Identification of Decoherence-Free Subspaces Without Quantum Process Tomography

TL;DR

This paper introduces an efficient protocol to identify decoherence-free subspaces in quantum processes without full process tomography, significantly reducing measurement requirements and demonstrating practical experimental application.

Contribution

The paper presents a novel protocol that directly identifies decoherence-free subspaces with fewer measurements, avoiding full quantum process reconstruction.

Findings

Achieved identification of DFS with 32 measurements instead of 256

Demonstrated quadratic speedup over standard tomography

Extended protocol applicability to higher-dimensional systems

Abstract

Characterizing a quantum process is the critical first step towards applying such a process in a quantum information protocol.
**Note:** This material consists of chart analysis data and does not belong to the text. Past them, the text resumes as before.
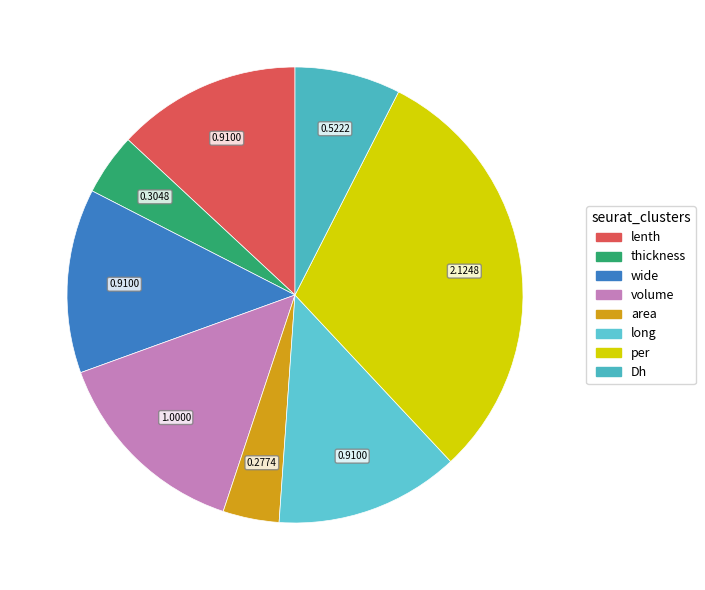

To the nearest percent, what percentage of the pie is per?

31%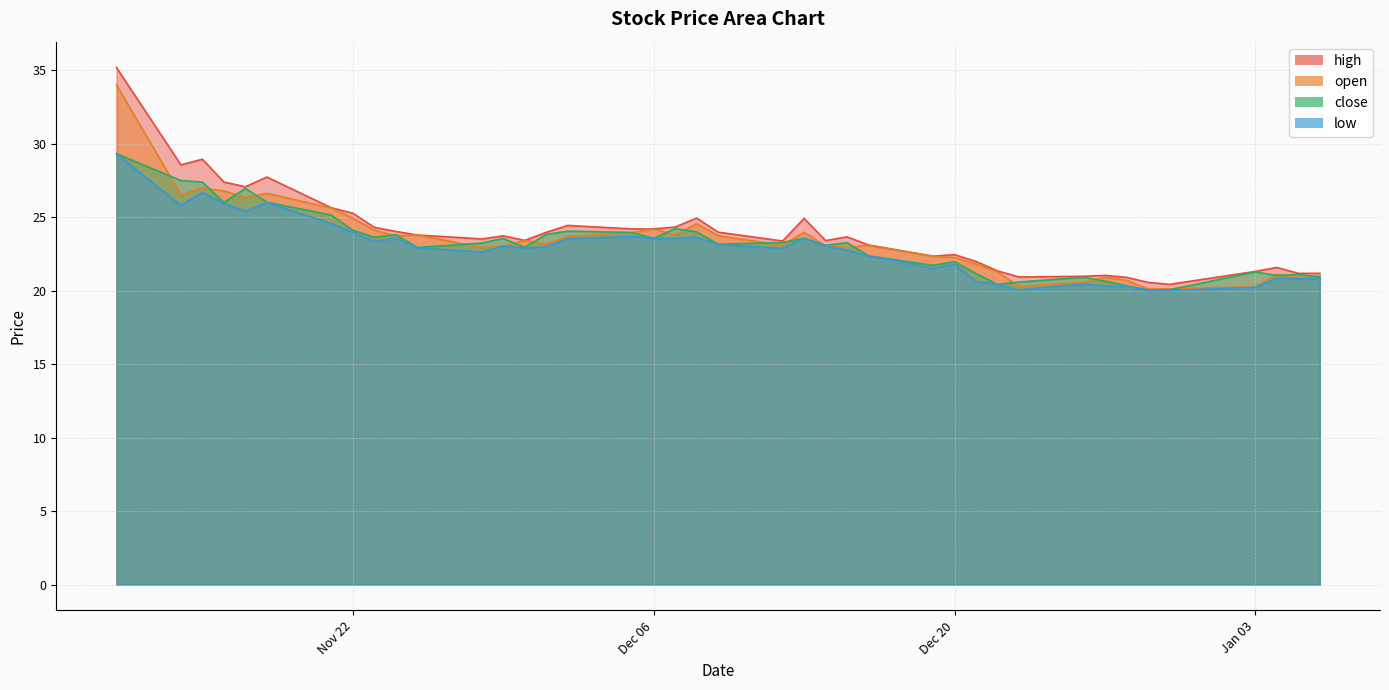

Is it true that open equals 26.5 at 2022-11-14?

True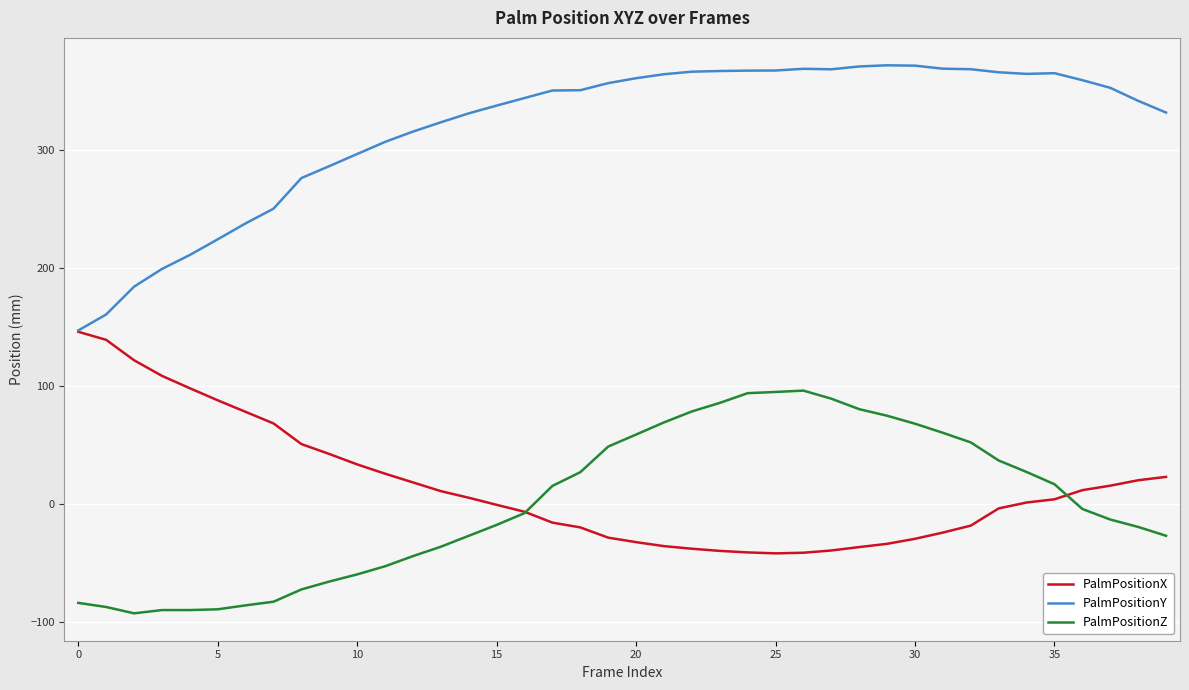

How many times do PalmPositionX and PalmPositionZ cross each other?

2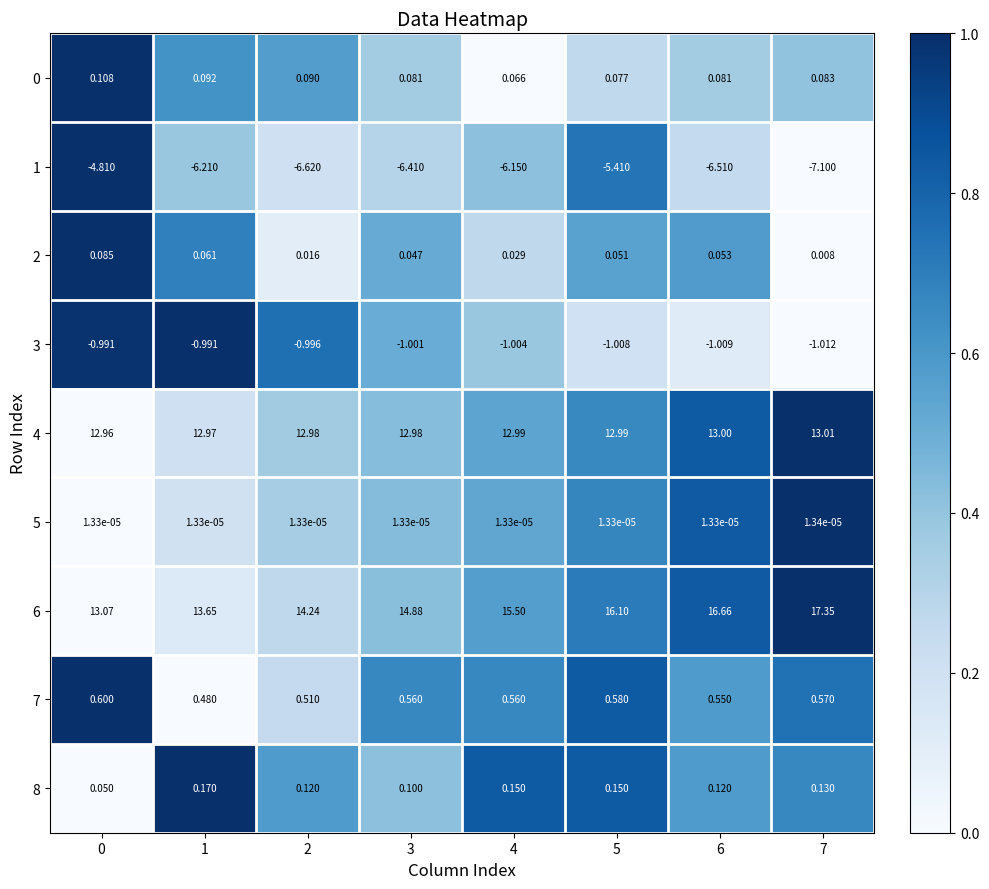

What is the total value across all series at 0?

21.1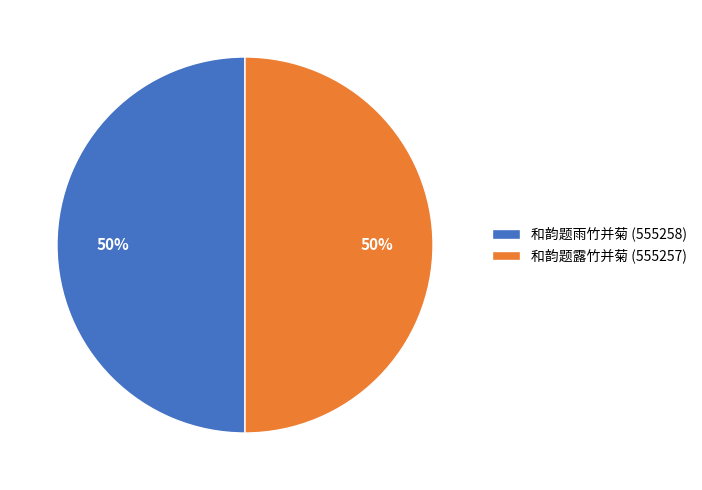

Combined, do 和韵题雨竹并菊 and 和韵题露竹并菊 account for over 50%?

Yes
Full process characterization is known to be extremely resource-intensive, motivating the search for more efficient ways to extract salient information about the process. An example is the identification of "decoherence-free subspaces", in which computation or communications may be carried out, immune to the principal sources of decoherence in the system. Here we propose and demonstrate a protocol which enables one to directly identify a DFS without carrying out a full reconstruction. Our protocol offers an up-to-quadratic speedup over standard process tomography. In this paper, we experimentally identify the DFS of a two-qubit process with 32 measurements rather than the usual 256, characterize the robustness and efficiency of the protocol, and discuss its extension to higher-dimensional systems.